Heart attacks occur due to sudden blockage of the blood vessel supplying the heart, completely cutting off the blood supply to a portion of the heart muscle. If blood flow isn’t restored quickly, the heart muscle begins to die. Heart attacks most often occur due to plaque build up inside the coronary arteries that supply blood to the heart muscle. Eventually an area of the plaque can rupture, forming a blood clot that can completely block blood flow through the artery.

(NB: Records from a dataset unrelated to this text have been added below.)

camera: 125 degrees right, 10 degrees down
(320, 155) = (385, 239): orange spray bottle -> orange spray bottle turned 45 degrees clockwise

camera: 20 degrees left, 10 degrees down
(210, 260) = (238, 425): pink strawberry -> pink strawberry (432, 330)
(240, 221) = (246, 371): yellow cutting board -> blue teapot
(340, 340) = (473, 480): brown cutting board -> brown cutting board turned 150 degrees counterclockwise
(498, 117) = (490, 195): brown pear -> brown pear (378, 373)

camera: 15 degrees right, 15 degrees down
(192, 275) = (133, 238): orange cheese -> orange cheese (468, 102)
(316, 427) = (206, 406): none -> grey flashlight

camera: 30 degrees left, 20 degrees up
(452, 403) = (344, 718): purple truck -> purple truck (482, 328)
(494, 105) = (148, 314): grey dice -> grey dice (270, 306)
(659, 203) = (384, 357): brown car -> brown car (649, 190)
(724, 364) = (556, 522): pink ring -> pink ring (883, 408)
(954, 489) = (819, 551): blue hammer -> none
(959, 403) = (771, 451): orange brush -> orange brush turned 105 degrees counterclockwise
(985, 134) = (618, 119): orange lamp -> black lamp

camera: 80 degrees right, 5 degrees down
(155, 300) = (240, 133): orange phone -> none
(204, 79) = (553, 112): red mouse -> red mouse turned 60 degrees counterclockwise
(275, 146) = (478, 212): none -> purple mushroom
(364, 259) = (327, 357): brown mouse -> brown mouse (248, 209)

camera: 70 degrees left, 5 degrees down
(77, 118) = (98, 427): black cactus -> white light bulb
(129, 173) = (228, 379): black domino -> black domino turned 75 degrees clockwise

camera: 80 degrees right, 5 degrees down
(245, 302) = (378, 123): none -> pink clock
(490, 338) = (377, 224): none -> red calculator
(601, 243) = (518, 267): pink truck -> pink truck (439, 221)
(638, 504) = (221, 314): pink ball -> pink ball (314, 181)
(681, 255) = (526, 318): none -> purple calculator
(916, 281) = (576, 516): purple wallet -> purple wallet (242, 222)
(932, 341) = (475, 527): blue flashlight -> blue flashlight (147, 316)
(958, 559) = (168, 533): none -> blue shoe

Heart attacks may not always show up as chest pain. They could show as back pain, dizziness, jaw pain, acidity, a ‘Catch’ or even as a mild discomfort or tightness in the chest. The key is to be cautious as seek medical help; acting fast can save lives. In the ambulance, the trained paramedics administer aspirin to dissolve the clot and in case of cardiac arrest, use the defibrillator to normalize the heart rhythm. They do an ECG and transfer the reading immediately to the hospital Emergency room (ER), even before the patient arrives at the hospital .The ER and Cath lab is alerted the instant the patient is placed in the ambulance.

Once the patient arrives at the hospital, the emergency and cardiac team take over. The patient is taken to the cath lab for primary angioplasty. Prior to that, a coronary angiogram is done to diagnose where the block is. Is the heart rate is slowing, a temporary pacemaker may be inserted. Anti clotting medications, of which there are several new ones like Ticagrelor, Prasugrel and Bivalurudin, may be used. Clearway catheter is a local therapeutic infusion device that delivers medicines into the blocked blood vessel at the exact site. Tere are also specific stents, with meshes, which help hold the thrombus. Use of Intravascular Ultrasound and Optical Coherence Tomography help in selected cases.

Primary angioplasty is a lifesaving emergency procedure, especially during an ongoing heart attack. The goal is to increase the blood flow to the heart muscle tissue by clearing out the blood clot. The quicker this is one, the lesser is the damage to the heart muscle.

Door to balloon time is tracked to optimize efficiency as speed, as time is of essence. While global standards are less than 90 minutes there are centres which achieve this even within 45 minutes.

Apart from primary angioplasty, intravenous medications called ‘thrombolytic agents’ are another option to treat heart attacks. These clot busting medications dissolve the clot in 60 to 65% of the cases.

Time taken to arrive at the hospital and the speed of treatment are of paramount importance and make a huge difference to the outcome in a heart attack. They could also mean the difference between life and death.